Exclusion Criteria31

• Has a known actionable genomic alteration, including EGFR, ALK, or ROS1 rearrangements, for which approved targeted therapy exists. Participants who are receiving or have previously received tyrosine kinase inhibitor (TKI) therapy targeting EGFR, ALK, or ROS1 are excluded.
• Prior therapy with docetaxel either as monotherapy or in combination with other agents.
• Prior treatment with CTLA-4 inhibitor (e.g., ipilimumab).
• History of severe irAEs related to ICI.
• Has a known history of active autoimmune disease requiring systemic immunosuppressive therapy within the past 2 years is excluded. Note: Participants receiving physiologic corticosteroid replacement (e.g., ≤ 10 mg/day prednisone equivalent) are eligible.
• History of hypersensitivity or allergic reactions to valacyclovir.
• Active, uncontrolled, clinically significant bacterial, fungal, or viral infection, or any ongoing infection requiring systemic therapy.
• Clinically active central nervous system (CNS) metastases or leptomeningeal disease. Evidence of new or progression of CNS confirmed by imaging during the study screening.
• Persistently symptomatic bone metastases.
• Has liver metastases involving more than half of the liver.
• Prior radiotherapy within 2 weeks of the start of the study drug.
• Has a known history of active interstitial lung diseases (ILD) (≥ grade 2) or noninfectious pneumonitis requiring active therapy, or for whom suspected ILD/pneumonitis cannot be ruled out by imaging at screening, or clinically severe pulmonary compromise due to intercurrent pulmonary illness and/or pulmonary disorder (e.g., severe chronic obstructive pulmonary disease, restrictive lung disease, etc.) requiring supplemental oxygen (>2L/min at rest) or any autoimmune, connective tissue or inflammatory disorders with active pulmonary involvement (i.e., rheumatoid arthritis, Sjogren's syndrome, sarcoidosis, etc.), or any prior pneumonectomy.
• Receiving or anticipated to receive investigational agents or has used an investigational device within 4 weeks prior to the first dose of study drug.

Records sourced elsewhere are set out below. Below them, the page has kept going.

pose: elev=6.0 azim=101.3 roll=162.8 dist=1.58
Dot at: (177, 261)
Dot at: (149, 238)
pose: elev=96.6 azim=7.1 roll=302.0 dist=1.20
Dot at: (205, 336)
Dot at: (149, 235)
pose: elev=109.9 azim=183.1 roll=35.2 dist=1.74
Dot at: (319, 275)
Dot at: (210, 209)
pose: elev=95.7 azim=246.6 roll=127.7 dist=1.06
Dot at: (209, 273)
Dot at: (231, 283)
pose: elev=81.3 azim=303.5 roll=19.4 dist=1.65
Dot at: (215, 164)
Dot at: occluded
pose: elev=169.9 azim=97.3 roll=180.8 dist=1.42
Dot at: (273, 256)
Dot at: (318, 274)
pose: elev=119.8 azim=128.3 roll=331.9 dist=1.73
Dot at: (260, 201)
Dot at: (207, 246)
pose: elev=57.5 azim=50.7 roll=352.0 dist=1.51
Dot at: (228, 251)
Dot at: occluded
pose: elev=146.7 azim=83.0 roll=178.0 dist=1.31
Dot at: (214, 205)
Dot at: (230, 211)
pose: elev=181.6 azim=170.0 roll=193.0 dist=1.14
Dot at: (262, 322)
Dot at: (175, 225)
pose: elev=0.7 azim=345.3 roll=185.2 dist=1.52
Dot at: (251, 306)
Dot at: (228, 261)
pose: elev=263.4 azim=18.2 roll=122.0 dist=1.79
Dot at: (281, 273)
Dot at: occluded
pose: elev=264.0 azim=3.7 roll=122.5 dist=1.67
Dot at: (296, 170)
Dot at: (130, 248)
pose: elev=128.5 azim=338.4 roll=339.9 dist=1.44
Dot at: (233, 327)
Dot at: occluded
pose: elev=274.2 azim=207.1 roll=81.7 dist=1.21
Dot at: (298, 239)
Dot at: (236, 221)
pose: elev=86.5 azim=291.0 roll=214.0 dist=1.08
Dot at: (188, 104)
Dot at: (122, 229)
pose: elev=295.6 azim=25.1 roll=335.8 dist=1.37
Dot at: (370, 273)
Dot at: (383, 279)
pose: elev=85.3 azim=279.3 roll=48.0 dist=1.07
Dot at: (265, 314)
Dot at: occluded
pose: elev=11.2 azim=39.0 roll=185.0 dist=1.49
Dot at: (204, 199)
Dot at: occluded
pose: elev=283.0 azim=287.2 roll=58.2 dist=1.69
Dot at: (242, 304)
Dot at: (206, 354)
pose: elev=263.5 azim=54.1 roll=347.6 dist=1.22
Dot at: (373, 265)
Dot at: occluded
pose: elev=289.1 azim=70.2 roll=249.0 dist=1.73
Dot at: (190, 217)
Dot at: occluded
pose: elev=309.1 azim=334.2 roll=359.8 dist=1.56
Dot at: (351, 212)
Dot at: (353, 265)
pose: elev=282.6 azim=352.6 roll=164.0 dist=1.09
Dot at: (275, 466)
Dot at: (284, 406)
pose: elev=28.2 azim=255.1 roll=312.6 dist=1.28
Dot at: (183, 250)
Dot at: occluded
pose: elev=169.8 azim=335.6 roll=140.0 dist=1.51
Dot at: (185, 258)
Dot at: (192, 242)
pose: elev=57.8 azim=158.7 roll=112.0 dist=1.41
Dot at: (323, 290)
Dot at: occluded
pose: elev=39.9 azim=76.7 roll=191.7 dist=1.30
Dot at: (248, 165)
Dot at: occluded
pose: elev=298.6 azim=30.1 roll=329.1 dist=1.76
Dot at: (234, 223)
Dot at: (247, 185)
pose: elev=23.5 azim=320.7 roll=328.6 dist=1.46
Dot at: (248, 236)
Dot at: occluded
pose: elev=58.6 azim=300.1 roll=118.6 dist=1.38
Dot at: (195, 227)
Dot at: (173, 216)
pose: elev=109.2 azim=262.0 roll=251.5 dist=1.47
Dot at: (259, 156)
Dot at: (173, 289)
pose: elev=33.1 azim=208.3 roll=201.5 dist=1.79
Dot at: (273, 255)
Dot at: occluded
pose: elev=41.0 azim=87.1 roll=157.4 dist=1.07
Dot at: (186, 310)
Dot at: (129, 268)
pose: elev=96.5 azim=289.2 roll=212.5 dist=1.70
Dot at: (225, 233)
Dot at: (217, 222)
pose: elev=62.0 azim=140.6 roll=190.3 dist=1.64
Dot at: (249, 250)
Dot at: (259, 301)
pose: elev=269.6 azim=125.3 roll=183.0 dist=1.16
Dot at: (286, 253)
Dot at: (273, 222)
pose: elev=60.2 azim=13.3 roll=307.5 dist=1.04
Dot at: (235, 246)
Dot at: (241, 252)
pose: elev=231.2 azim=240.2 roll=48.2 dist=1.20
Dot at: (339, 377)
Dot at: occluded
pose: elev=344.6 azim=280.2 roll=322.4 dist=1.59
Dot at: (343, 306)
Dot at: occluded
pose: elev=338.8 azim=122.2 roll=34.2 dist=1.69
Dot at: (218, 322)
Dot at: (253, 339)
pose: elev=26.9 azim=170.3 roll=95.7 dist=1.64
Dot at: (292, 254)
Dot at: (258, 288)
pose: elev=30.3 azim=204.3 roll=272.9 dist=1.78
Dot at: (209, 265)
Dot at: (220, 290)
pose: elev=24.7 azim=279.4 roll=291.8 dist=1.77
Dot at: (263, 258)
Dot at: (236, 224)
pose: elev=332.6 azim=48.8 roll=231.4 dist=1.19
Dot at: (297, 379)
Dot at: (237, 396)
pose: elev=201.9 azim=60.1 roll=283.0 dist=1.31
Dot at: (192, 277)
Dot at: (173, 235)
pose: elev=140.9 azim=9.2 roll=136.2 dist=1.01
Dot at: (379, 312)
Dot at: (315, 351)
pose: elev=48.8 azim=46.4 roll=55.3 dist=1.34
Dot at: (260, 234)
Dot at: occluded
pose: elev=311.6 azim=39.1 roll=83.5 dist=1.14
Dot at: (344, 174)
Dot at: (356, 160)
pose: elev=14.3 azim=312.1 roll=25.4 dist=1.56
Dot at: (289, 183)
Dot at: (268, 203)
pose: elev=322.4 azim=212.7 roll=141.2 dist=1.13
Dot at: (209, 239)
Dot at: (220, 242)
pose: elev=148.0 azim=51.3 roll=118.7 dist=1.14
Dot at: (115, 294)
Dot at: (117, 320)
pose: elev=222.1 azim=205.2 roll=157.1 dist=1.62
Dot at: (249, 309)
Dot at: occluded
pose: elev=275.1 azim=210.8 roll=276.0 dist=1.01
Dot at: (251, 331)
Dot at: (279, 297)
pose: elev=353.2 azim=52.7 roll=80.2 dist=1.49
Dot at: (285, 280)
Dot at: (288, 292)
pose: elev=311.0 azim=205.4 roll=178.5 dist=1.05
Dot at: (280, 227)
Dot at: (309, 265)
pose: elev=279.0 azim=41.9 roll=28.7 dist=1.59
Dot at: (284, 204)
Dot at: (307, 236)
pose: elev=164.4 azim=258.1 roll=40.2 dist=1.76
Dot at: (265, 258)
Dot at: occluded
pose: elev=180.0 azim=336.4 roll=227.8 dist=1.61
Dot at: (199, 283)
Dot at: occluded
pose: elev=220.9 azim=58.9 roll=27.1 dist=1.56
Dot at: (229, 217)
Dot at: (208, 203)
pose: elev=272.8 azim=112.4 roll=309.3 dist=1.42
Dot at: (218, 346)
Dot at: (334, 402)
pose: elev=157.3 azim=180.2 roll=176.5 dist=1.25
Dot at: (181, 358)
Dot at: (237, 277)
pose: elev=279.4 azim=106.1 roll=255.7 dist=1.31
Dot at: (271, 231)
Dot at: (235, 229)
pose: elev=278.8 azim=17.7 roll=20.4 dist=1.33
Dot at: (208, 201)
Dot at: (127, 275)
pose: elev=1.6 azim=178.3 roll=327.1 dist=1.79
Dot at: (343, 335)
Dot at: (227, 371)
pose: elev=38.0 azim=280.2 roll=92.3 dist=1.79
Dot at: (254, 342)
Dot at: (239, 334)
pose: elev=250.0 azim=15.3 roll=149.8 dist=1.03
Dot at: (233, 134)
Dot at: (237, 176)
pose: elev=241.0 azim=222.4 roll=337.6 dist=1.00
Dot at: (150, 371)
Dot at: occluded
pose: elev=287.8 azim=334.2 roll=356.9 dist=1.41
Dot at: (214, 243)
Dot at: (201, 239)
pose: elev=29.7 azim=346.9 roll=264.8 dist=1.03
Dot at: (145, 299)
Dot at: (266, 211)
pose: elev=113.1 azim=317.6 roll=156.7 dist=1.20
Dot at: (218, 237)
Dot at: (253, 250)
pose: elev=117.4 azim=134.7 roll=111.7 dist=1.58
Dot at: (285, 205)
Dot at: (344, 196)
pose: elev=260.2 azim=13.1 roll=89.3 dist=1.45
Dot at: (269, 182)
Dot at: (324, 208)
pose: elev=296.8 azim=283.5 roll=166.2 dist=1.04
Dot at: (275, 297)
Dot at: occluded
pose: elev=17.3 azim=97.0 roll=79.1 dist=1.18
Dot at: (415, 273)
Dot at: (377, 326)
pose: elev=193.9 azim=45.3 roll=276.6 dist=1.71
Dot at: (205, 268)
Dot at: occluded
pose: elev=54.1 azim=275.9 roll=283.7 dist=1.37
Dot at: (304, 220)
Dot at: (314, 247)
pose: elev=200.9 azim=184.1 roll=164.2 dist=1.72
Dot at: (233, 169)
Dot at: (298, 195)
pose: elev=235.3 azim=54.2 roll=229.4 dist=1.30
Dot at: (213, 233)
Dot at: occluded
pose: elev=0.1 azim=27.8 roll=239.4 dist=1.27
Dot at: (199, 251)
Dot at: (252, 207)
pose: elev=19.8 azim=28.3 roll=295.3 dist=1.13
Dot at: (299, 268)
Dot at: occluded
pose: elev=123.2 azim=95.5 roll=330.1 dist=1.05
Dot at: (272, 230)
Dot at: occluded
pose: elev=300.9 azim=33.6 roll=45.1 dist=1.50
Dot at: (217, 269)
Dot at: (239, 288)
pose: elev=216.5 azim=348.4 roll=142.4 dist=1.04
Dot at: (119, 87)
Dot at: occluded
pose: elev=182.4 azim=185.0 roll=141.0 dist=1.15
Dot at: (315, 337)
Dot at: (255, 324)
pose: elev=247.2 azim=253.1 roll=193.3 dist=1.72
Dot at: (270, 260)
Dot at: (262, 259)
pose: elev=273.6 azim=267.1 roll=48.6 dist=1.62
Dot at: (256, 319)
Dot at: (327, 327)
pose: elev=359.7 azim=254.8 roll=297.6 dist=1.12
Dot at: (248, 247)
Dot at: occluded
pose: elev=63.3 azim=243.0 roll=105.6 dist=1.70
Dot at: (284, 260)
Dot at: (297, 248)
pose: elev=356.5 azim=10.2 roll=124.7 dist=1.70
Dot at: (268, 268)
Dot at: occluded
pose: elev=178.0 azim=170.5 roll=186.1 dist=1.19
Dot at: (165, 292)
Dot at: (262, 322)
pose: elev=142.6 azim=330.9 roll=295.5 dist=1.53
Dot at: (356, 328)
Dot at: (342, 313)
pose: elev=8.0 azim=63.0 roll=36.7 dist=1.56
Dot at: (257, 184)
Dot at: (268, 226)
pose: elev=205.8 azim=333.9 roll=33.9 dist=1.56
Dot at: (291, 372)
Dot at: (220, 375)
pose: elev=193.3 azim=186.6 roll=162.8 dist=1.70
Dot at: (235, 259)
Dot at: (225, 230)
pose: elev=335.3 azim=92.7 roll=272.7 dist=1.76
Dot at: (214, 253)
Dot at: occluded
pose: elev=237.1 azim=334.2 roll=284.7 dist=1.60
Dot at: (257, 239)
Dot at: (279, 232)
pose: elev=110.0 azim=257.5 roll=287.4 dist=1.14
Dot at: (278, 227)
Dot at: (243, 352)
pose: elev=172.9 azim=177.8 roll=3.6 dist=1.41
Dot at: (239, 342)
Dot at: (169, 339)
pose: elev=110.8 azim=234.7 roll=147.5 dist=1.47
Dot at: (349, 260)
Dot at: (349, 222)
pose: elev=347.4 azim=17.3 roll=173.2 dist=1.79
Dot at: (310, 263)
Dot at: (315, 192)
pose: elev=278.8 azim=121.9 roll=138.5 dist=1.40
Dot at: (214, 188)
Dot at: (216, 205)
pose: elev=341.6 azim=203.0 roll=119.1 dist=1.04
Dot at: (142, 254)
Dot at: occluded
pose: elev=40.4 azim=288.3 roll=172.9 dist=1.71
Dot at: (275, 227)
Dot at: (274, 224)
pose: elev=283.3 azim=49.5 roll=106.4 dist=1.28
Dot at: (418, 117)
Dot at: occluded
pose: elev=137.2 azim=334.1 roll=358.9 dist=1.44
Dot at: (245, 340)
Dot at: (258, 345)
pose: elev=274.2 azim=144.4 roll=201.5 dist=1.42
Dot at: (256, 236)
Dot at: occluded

• Ongoing clinically significant toxicity (> Grade 2 except alopecia), associated with prior treatment including systemic therapy, radiotherapy, or surgery.
• Has a known history of Human Immunodeficiency Virus (HIV) infection and/or acquired immunodeficiency syndrome (AIDS)-related illness.
• Has a known active or known prior history of Hepatitis B (HBV) infection (e.g., hepatitis B virus surface antigen \[HBsAg\] reactive or detectable quantitative levels of HBV DNA) or known active Hepatitis C (HCV) (e.g., hepatitis C virus RNA \[quantitative\] is detected).
• Has an uncontrolled or significant heart disease, defined as:
• Mean QT interval corrected for heart rate using Fridericia's formula (QTcF) prolongation > 470 msec (based on the average of Screening triplicate 12-lead electrocardiogram \[ECG\] determinations).
• Myocardial infarction or uncontrolled/unstable angina within 6 months before randomization.
• Congestive heart failure (CHF) (New York Heart Association \[NYHA\] Class II to IV) at Screening (see Appendix 12.3).
• Uncontrolled or significant cardiac arrhythmia (i.e., ventricular tachycardia or ventricular fibrillation), high-grade atrioventricular block, or other cardiac arrhythmias requiring anti-arrhythmic medications (except for atrial fibrillation that is well controlled with antiarrhythmic medication).
• NYHA Class III or IV Functional Classification.
• LVEF < 40% by ECHO or MUGA scan within 28 days before randomization.
• Uncontrolled hypertension (resting systolic blood pressure > 180 mmHg or diastolic blood pressure > 110 mmHg) within 28 days before randomization.
• Has a concurrent malignancy requiring active systemic or local anti-cancer treatment except for the following:
• Adequately treated non-melanoma skin cancer (squamous or basal cell cancers).
• In situ cervical cancer that has been adequately treated.
• Early-stage malignancies under active surveillance or observation only, including but not limited to:
• Low-risk prostate cancer managed with active surveillance- Ductal carcinoma in situ of the breast managed with observation
• Participants of childbearing potential, who are pregnant, lactating, or intend to become pregnant or father children during the study.
• Any other significant physical and medical co-morbid conditions, including psychiatric conditions that, in the opinion of the Investigator, would impair study participation or cooperation.